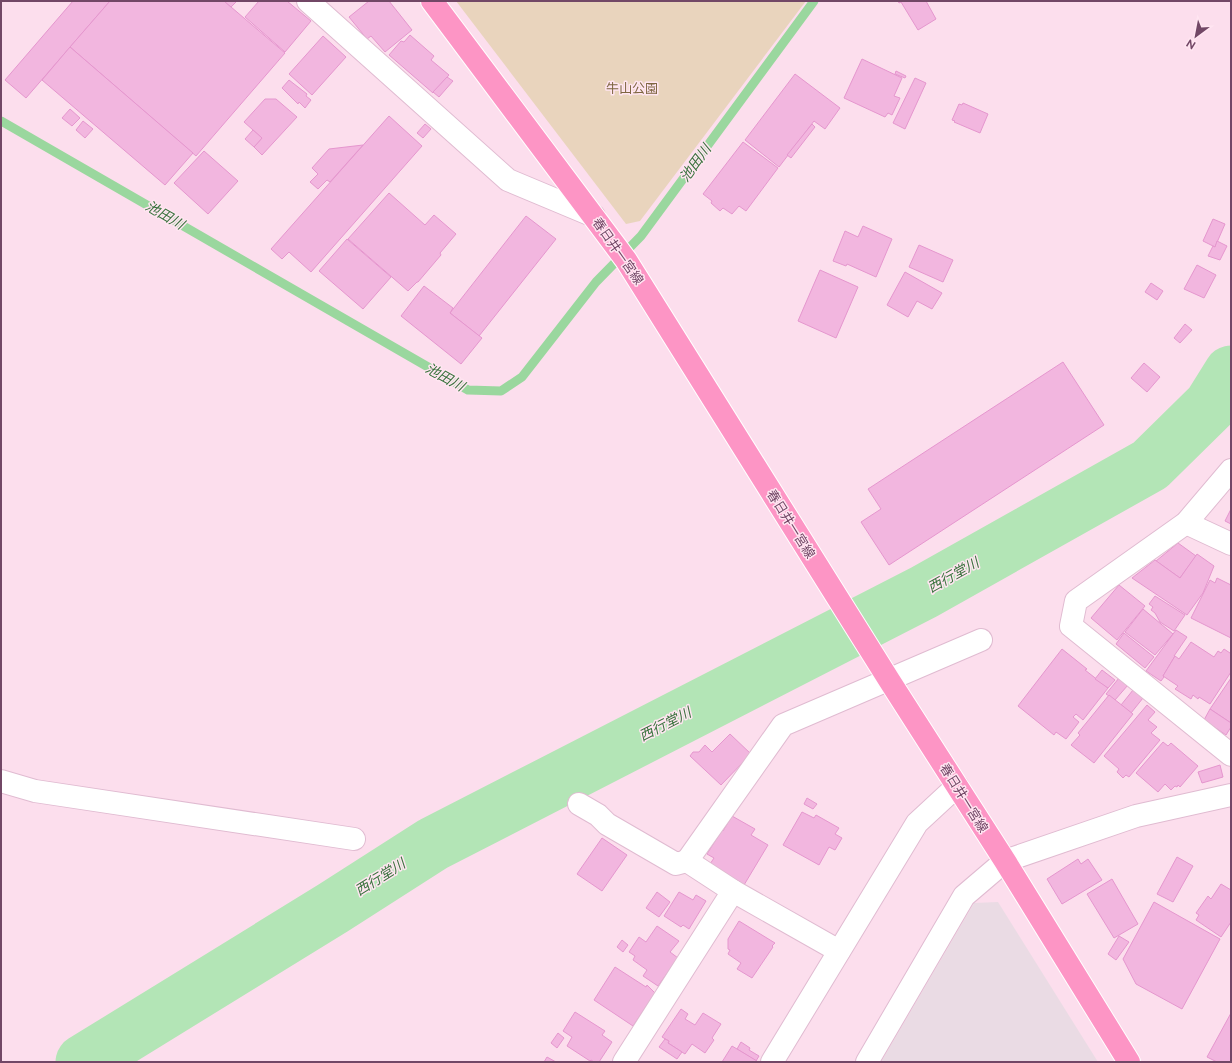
<svg xmlns="http://www.w3.org/2000/svg" width="1232" height="1063" font-family="Raleway,'Noto Sans JP',sans-serif">
	<rect width="100%" height="100%" fill="#fcdeed"/>
	<path fill="#eadbe4" d="M 998,902 L 1098,1062 L 881,1062 L 974,903 Z"/>
	<path fill="#e9d4bd" d="M 456,1 L 806,1 L 640,221 L 626,224 Z"/>
	<g fill="none" stroke-linecap="round" stroke-linejoin="round">
		<path stroke="#9ad79e" stroke-width="9" d="M 1,121 L 468,390 L 501,391 L 522,377 L 596,282 L 641,236 L 814,1"/>
		<path stroke="#b3e5b6" stroke-width="55" d="M 83,1062 L 333,908 L 433,844 L 924,592 L 1150,465 L 1211,405 L 1231,373"/>
	</g>
	<g fill="#f2b6df" stroke="#e596ce">
		<path d="M 73,1 L 110,1 L 26,98 L 5,80 Z"/>
		<path d="M 110,1 L 224,1 L 285,53 L 196,156 L 70,47 Z"/>
		<path d="M 224,1 L 237,1 L 231,7 Z"/>
		<path d="M 259,1 L 287,1 L 311,21 L 285,52 L 245,17 Z"/>
		<path d="M 369,1 L 389,1 L 412,30 L 385,52 L 371,36 L 367,39 L 349,17 Z"/>
		<path d="M 898,1 L 926,1 L 936,19 L 918,30 L 901,2 L 899,3 Z"/>
		<path d="M 410,35 L 434,56 L 431,60 L 449,75 L 433,93 L 389,55 L 401,41 L 404,42 Z"/>
		<path d="M 323,36 L 346,57 L 312,95 L 289,74 Z"/>
		<path d="M 70,47 L 193,153 L 165,185 L 42,80 Z"/>
		<path d="M 862,59 L 902,78 L 894,96 L 900,98 L 892,115 L 888,113 L 885,117 L 844,98 Z"/>
		<path d="M 896,71 L 906,76 L 905,78 L 895,74 Z"/>
		<path d="M 795,74 L 840,108 L 825,129 L 814,121 L 779,167 L 745,140 Z"/>
		<path d="M 447,77 L 453,81 L 439,97 L 433,92 Z"/>
		<path d="M 915,78 L 926,83 L 905,129 L 893,123 Z"/>
		<path d="M 289,80 L 307,94 L 306,96 L 311,100 L 305,108 L 299,102 L 298,104 L 282,88 Z"/>
		<path d="M 265,99 L 276,99 L 297,117 L 262,155 L 254,147 L 262,138 L 244,122 Z"/>
		<path d="M 963,103 L 988,114 L 980,133 L 954,122 L 955,121 L 952,120 L 959,104 L 962,105 Z"/>
		<path d="M 70,109 L 80,118 L 72,126 L 62,118 Z"/>
		<path d="M 389,116 L 422,146 L 311,272 L 289,252 L 282,259 L 271,249 Z"/>
		<path d="M 83,121 L 93,129 L 85,138 L 76,130 Z"/>
		<path d="M 425,124 L 431,129 L 423,138 L 417,133 Z"/>
		<path d="M 812,124 L 815,127 L 791,158 L 787,155 Z"/>
		<path d="M 253,130 L 262,138 L 254,147 L 245,139 Z"/>
		<path d="M 743,142 L 778,168 L 746,211 L 739,206 L 732,214 L 723,208 L 720,211 L 711,203 L 712,201 L 703,194 Z"/>
		<path d="M 363,145 L 330,182 L 327,180 L 318,189 L 310,182 L 318,174 L 312,168 L 329,149 Z"/>
		<path d="M 204,151 L 238,181 L 208,214 L 174,183 Z"/>
		<path d="M 389,193 L 425,225 L 434,215 L 456,234 L 440,253 L 441,255 L 418,282 L 417,282 L 408,291 L 348,239 Z"/>
		<path d="M 526,216 L 556,239 L 479,336 L 450,313 Z"/>
		<path d="M 1213,219 L 1225,224 L 1215,247 L 1203,241 Z"/>
		<path d="M 863,226 L 892,239 L 876,277 L 847,264 L 846,266 L 833,261 L 845,231 L 858,237 Z"/>
		<path d="M 347,239 L 391,277 L 363,309 L 319,271 Z"/>
		<path d="M 1217,241 L 1227,246 L 1220,260 L 1208,256 L 1213,246 L 1215,247 Z"/>
		<path d="M 919,245 L 953,260 L 943,282 L 909,267 Z"/>
		<path d="M 1197,265 L 1216,275 L 1204,298 L 1184,289 Z"/>
		<path d="M 820,270 L 858,287 L 836,338 L 798,321 Z"/>
		<path d="M 905,272 L 942,293 L 932,309 L 917,301 L 908,317 L 887,305 Z"/>
		<path d="M 1151,283 L 1163,291 L 1157,300 L 1145,292 Z"/>
		<path d="M 424,286 L 453,308 L 450,313 L 482,338 L 461,364 L 401,316 Z"/>
		<path d="M 1185,324 L 1192,330 L 1180,343 L 1174,338 Z"/>
		<path d="M 1063,362 L 1104,425 L 889,565 L 861,522 L 881,509 L 868,489 Z"/>
		<path d="M 1144,363 L 1160,377 L 1147,392 L 1131,378 Z"/>
		<path d="M 1231,509 L 1231,524 L 1225,521 Z"/>
		<path d="M 1178,543 L 1196,556 L 1180,578 L 1156,561 Z"/>
		<path d="M 1197,554 L 1214,566 L 1203,593 L 1187,615 L 1132,578 L 1155,560 L 1180,578 Z"/>
		<path d="M 1217,578 L 1231,585 L 1231,638 L 1191,618 L 1210,580 L 1215,583 Z"/>
		<path d="M 1119,585 L 1145,606 L 1117,640 L 1091,618 Z"/>
		<path d="M 1155,596 L 1185,615 L 1174,631 L 1160,622 L 1155,613 L 1151,610 L 1153,607 L 1149,604 Z"/>
		<path d="M 1143,609 L 1173,634 L 1155,655 L 1125,632 Z"/>
		<path d="M 1176,630 L 1187,637 L 1174,656 L 1175,656 L 1163,676 L 1164,677 L 1161,681 L 1146,671 Z"/>
		<path d="M 1124,633 L 1154,657 L 1145,668 L 1116,644 Z"/>
		<path d="M 1191,642 L 1214,657 L 1218,651 L 1221,653 L 1224,649 L 1230,653 L 1231,652 L 1231,672 L 1210,704 L 1199,697 L 1198,699 L 1193,695 L 1191,699 L 1175,689 L 1178,686 L 1163,676 L 1175,656 L 1179,659 Z"/>
		<path d="M 1062,649 L 1087,669 L 1085,670 L 1108,688 L 1083,720 L 1076,714 L 1073,717 L 1079,722 L 1066,739 L 1056,732 L 1054,735 L 1018,706 Z"/>
		<path d="M 1102,670 L 1115,680 L 1108,688 L 1095,679 Z"/>
		<path d="M 1119,678 L 1128,685 L 1115,700 L 1106,694 Z"/>
		<path d="M 1231,678 L 1231,723 L 1210,709 Z"/>
		<path d="M 1133,690 L 1143,698 L 1131,713 L 1121,705 Z"/>
		<path d="M 1109,695 L 1133,714 L 1094,763 L 1071,745 L 1080,735 L 1078,733 Z"/>
		<path d="M 1147,705 L 1155,712 L 1148,720 L 1157,727 L 1151,733 L 1160,740 L 1129,777 L 1126,775 L 1123,778 L 1117,772 L 1119,769 L 1104,756 Z"/>
		<path d="M 1210,709 L 1231,723 L 1231,727 L 1226,735 L 1204,720 Z"/>
		<path d="M 730,734 L 751,754 L 721,785 L 690,756 L 693,752 L 699,752 L 705,745 L 712,752 Z"/>
		<path d="M 1163,742 L 1168,746 L 1171,743 L 1198,766 L 1180,787 L 1178,785 L 1177,787 L 1175,786 L 1171,790 L 1165,784 L 1158,792 L 1136,773 Z"/>
		<path d="M 1220,765 L 1223,777 L 1202,783 L 1198,772 Z"/>
		<path d="M 807,798 L 817,804 L 813,809 L 804,804 Z"/>
		<path d="M 802,812 L 814,818 L 816,815 L 839,828 L 835,834 L 842,838 L 835,850 L 829,847 L 819,865 L 783,845 Z"/>
		<path d="M 732,816 L 755,829 L 751,835 L 768,845 L 744,885 L 710,864 L 714,858 L 707,854 L 722,830 L 723,831 Z"/>
		<path d="M 602,838 L 627,855 L 602,891 L 577,874 Z"/>
		<path d="M 1177,857 L 1193,866 L 1173,902 L 1157,894 Z"/>
		<path d="M 1078,859 L 1081,864 L 1088,859 L 1102,880 L 1062,904 L 1047,879 Z"/>
		<path d="M 1112,879 L 1138,924 L 1114,938 L 1087,894 Z"/>
		<path d="M 1221,884 L 1231,890 L 1231,922 L 1221,937 L 1196,920 L 1199,915 L 1196,913 L 1208,896 L 1211,899 Z"/>
		<path d="M 657,892 L 670,902 L 659,917 L 646,908 Z"/>
		<path d="M 679,892 L 693,900 L 696,895 L 706,901 L 689,929 L 683,925 L 681,927 L 664,916 Z"/>
		<path d="M 1154,902 L 1220,939 L 1182,1009 L 1136,984 L 1123,959 Z"/>
		<path d="M 739,921 L 775,943 L 772,946 L 773,947 L 752,978 L 737,969 L 741,963 L 728,954 L 730,950 L 728,949 L 728,939 Z"/>
		<path d="M 657,926 L 679,941 L 670,952 L 678,958 L 658,986 L 643,976 L 647,970 L 633,960 L 635,956 L 629,952 L 639,937 L 646,942 Z"/>
		<path d="M 1119,936 L 1129,942 L 1116,960 L 1108,954 Z"/>
		<path d="M 622,940 L 628,945 L 623,952 L 617,947 Z"/>
		<path d="M 615,967 L 646,987 L 647,985 L 655,993 L 633,1026 L 594,1000 Z"/>
		<path d="M 681,1009 L 688,1014 L 685,1019 L 695,1025 L 703,1013 L 721,1024 L 712,1038 L 714,1040 L 705,1053 L 692,1044 L 685,1054 L 668,1043 L 669,1041 L 662,1037 Z"/>
		<path d="M 575,1012 L 605,1031 L 602,1035 L 612,1042 L 599,1062 L 594,1062 L 591,1060 L 590,1061 L 567,1046 L 572,1037 L 563,1031 Z"/>
		<path d="M 1231,1013 L 1231,1062 L 1217,1062 L 1207,1057 Z"/>
		<path d="M 558,1033 L 564,1038 L 557,1048 L 551,1043 Z"/>
		<path d="M 665,1039 L 669,1041 L 668,1043 L 682,1052 L 677,1059 L 659,1047 Z"/>
		<path d="M 741,1042 L 750,1048 L 749,1050 L 759,1056 L 756,1061 L 737,1049 Z"/>
		<path d="M 732,1046 L 757,1061 L 756,1062 L 722,1062 Z"/>
		<path d="M 547,1057 L 556,1062 L 544,1062 Z"/>
	</g>
	<g fill="none" stroke-linecap="round" stroke-linejoin="round">
		<defs>
			<g id="minor">
				<path d="M 308,1 L 508,180 L 594,216"/>
				<path d="M 1231,470 L 1186,523 L 1076,601 L 1071,626 L 1231,755"/>
				<path d="M 1186,523 L 1231,544"/>
				<path d="M 1,781 L 35,791 L 354,839"/>
				<path d="M 579,804 L 598,815 L 607,824 L 676,864 L 687,861"/>
				<path d="M 733,891 L 839,951"/>
				<path d="M 624,1062 L 733,891 L 687,861 L 783,725 L 981,640"/>
				<path d="M 772,1062 L 917,823 L 957,786"/>
				<path d="M 867,1062 L 964,896 L 1005,861 L 1136,816 L 1231,795"/>
			</g>
			<path id="major" d="M 432,1 L 626,260 L 889,680 L 1005,861 L 1129,1062"/>
		</defs>
		<use href="#minor" stroke="#e0bbd1" stroke-width="24"/>
		<use href="#major" stroke="#fff" stroke-width="24"/>
		<use href="#minor" stroke="#fff" stroke-width="22"/>
		<use href="#major" stroke="#fd95c5" stroke-width="22"/>
	</g>
	<g text-anchor="middle" dominant-baseline="central" stroke-width="3" stroke-linejoin="round" paint-order="stroke">
		<g font-size="13" fill="#7e6641" stroke="#ffe5f1">
			<text x="632" y="88">牛山公園</text>
		</g>
		<g font-size="13" fill="#724766" stroke="#ffe5f1">
			<text transform="translate(618 251) rotate(55)">春日井一宮線</text>
			<text transform="translate(791 524) rotate(58)">春日井一宮線</text>
			<text transform="translate(964 798) rotate(58)">春日井一宮線</text>
		</g>
		<g font-size="14" font-style="italic" fill="#38723c" stroke="#ffe5f1">
			<text transform="translate(695 163) rotate(-54)">池田川</text>
			<text transform="translate(165 215) rotate(30)">池田川</text>
			<text transform="translate(445 377) rotate(29)">池田川</text>
			<text transform="translate(953 575) rotate(-29)">西行堂川</text>
			<text transform="translate(665 724) rotate(-27)">西行堂川</text>
			<text transform="translate(380 877) rotate(-32)">西行堂川</text>
		</g>
	</g>
	<rect width="1232" height="1063" fill="none" stroke="#724766" stroke-width="4"/>
	<g transform="translate(1196 36) rotate(212)" stroke="#ffe5f1" stroke-width="3" paint-order="stroke">
	<path d="M0-3L7 15L0 10L-7 15Z" fill="#724766"/>
	<text y="-6" font-size="11" font-weight="bold" text-anchor="middle" fill="#724766">N</text>
	</g>
</svg>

● What this task involves:
Go through the listing above and pull out each line containing the word "size".

● Written response:
		<g font-size="13" fill="#7e6641" stroke="#ffe5f1">
		<g font-size="13" fill="#724766" stroke="#ffe5f1">
		<g font-size="14" font-style="italic" fill="#38723c" stroke="#ffe5f1">
	<text y="-6" font-size="11" font-weight="bold" text-anchor="middle" fill="#724766">N</text>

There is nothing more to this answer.